Others are less convinced that it is the chatbots we should be worried about.
“[The paper] sort of simplifies bioweapons,” said Dr Filippa Lentzos, an associate professor in science and international security at King’s College London, adding that the report was “over claiming”.
“You can’t just plug something into ChatGPT and end up with a weapon – even if you came up with a dangerous molecule or biological agent, it’s a big leap from the screen, to a synthetic molecule, to a biological weapon,” she said.
Prof Sean Ekins, founder of Collaborations Pharmaceuticals, which uses machine learning for drug discovery, agreed: “It’s not like ChatGPT is going to actually make a virus – the stage of plugging into systems that make things whether viruses, proteins or small molecules would be a deal breaker.”
But, they warned, there is a real potential for more advanced AI tools to be exploited.

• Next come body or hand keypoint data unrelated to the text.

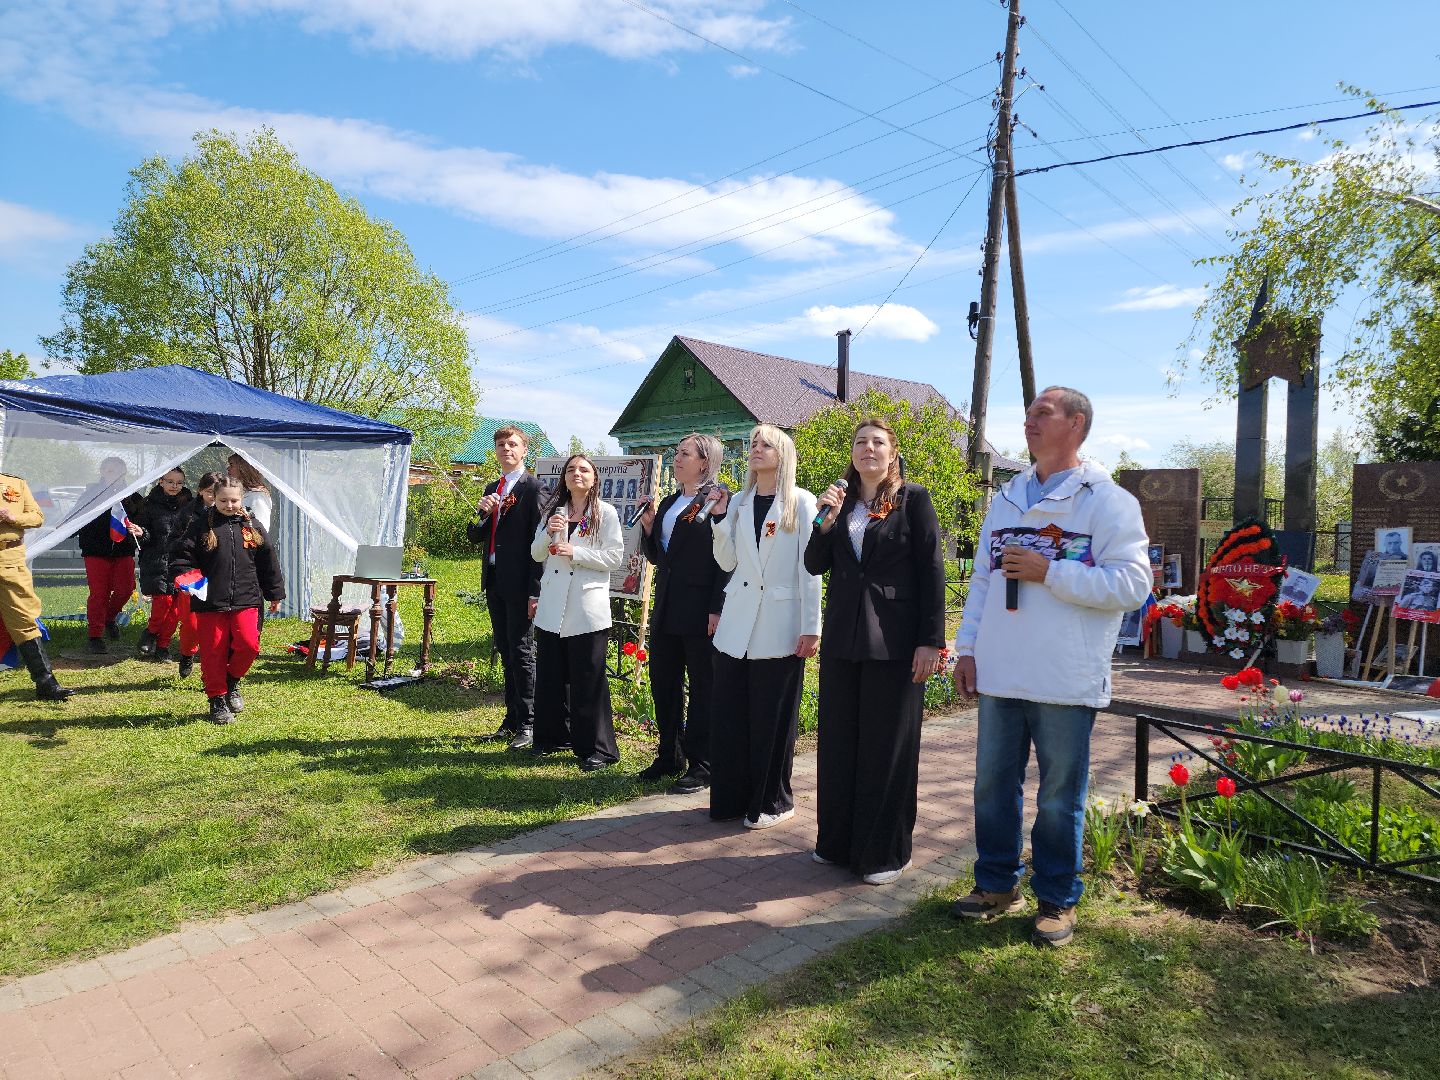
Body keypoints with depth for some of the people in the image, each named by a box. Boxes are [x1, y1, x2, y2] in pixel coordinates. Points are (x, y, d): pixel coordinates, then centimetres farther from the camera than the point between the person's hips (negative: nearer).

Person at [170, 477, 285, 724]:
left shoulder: (252, 526, 8)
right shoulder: (201, 525, 2)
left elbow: (268, 561, 13)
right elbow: (181, 555, 2)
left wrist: (275, 594, 16)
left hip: (246, 600, 1)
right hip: (210, 603, -1)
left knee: (248, 644, -13)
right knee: (213, 651, 2)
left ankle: (232, 680, 15)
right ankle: (217, 699, 17)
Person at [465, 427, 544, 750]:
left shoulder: (533, 488, -8)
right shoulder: (492, 489, 16)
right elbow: (474, 537, 14)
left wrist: (535, 591, -17)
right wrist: (483, 513, -7)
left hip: (519, 583, -8)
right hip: (494, 581, 8)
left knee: (521, 653, -3)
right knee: (506, 653, 13)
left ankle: (527, 723, 5)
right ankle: (512, 720, 22)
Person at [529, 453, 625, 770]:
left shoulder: (605, 513, -1)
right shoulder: (553, 511, 14)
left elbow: (615, 557, -7)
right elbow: (537, 555, 12)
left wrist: (575, 553, -16)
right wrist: (548, 533, -7)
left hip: (587, 608, -5)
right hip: (552, 607, 5)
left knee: (588, 679, -2)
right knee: (550, 675, 11)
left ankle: (596, 748, 6)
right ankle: (552, 737, 26)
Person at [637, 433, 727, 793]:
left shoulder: (718, 501, -8)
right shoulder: (668, 503, 17)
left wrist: (717, 609, -19)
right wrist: (648, 528, 3)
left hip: (700, 611, -8)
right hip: (666, 611, 8)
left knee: (702, 687, 2)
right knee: (663, 684, 14)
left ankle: (701, 766, 12)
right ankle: (669, 756, 28)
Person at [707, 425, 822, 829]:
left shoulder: (801, 503, -2)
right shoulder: (740, 502, 11)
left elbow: (809, 567, -5)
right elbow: (728, 562, 9)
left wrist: (811, 626, -9)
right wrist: (718, 516, -1)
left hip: (779, 626, -4)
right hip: (737, 625, 4)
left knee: (772, 719, 4)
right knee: (729, 715, 7)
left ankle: (772, 802, 20)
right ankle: (732, 797, 22)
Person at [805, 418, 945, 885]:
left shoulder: (913, 499, -2)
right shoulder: (841, 501, 11)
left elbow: (931, 571, -6)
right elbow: (814, 565, 7)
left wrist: (931, 640, -11)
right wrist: (825, 521, -9)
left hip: (894, 640, -5)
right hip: (842, 638, 5)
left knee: (887, 747, 4)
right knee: (838, 742, 12)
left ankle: (885, 852, 18)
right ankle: (837, 840, 27)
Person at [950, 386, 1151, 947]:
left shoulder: (1107, 500, -5)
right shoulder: (1006, 498, 14)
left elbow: (1133, 584, -14)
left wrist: (1048, 572, -18)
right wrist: (967, 647, 9)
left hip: (1065, 682, -5)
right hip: (999, 674, 6)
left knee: (1059, 796, 8)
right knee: (993, 785, 14)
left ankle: (1057, 899, 26)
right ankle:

In particular, Prof Ekins is concerned about the possible abuse of generative AI designed to accelerate drug discovery.
In a thought exercise presented at a Swiss conference last year, Prof Ekins and his colleagues explored whether their company’s molecule generator – called MegaSyn – could be inverted.
Instead of identifying potential drug compounds with low toxicity and high specificity, which could be used to develop drugs for rare or neglected diseases, could the programme be adapted to generate compounds such as the toxic nerve agent VX?
The answer was a resounding yes – in less than six hours, the model produced 40,000 molecules.
“The AI designed not only VX, but also many other known chemical warfare agents that we identified through visual confirmation with structures in public chemistry databases,” the scientists later said in a paper published in Nature Machine Intelligence in 2022.
“Many new molecules were also designed that looked equally plausible… by inverting the use of our machine learning models, we had transformed our innocuous generative model from a helpful tool of medicine to a generator of likely deadly molecules.”
If this all sounds terrifying – especially after the Covid-19 pandemic demonstrated the chaos a virus can cause internationally – experts are quick to stress that solutions are within reach.
“It’s an easy area to get overexcited about and fearmonger about,” said Dr Lentzos. “But that’s not helpful. This [AI technology] is a game changer that is being given serious consideration in the defence establishment and security community. Do we need to do more? Sure, this is an evolving situation. But being alarmist won’t help.”
In terms of AI chatbots, Prof Esvelt proposed excluding scientific papers online which include the sequences, or ‘recipes’, to create a pathogen.
He estimates this would be less than one per cent of papers on the PubMed database – though AI safety experts have noted protocols to limit chatbot access to certain parts of the internet are limited at the moment.
More broadly, Prof Lentoz, Prof Ekins and their colleagues have outlined 10 recommendations to reduce the risks, including for increased ethical training of computing and drug discovery students, ensuring human oversight over generative AI remains in place, and enforcing waitlists to limit access to technologies.
As for Google Bard? Among its suggestions were restricting access to bots capable of designing bioweapons, creating algorithms which detect and flag queries relating to their development, agreeing a code of conduct for AI chatbots, and improving transparency around how they work.
“It is important to note that there is no foolproof way to prevent AI chatbots from being used to develop bioweapons,” the bot said. “However, by taking these steps, Google and other technology companies can help to mitigate the risk.”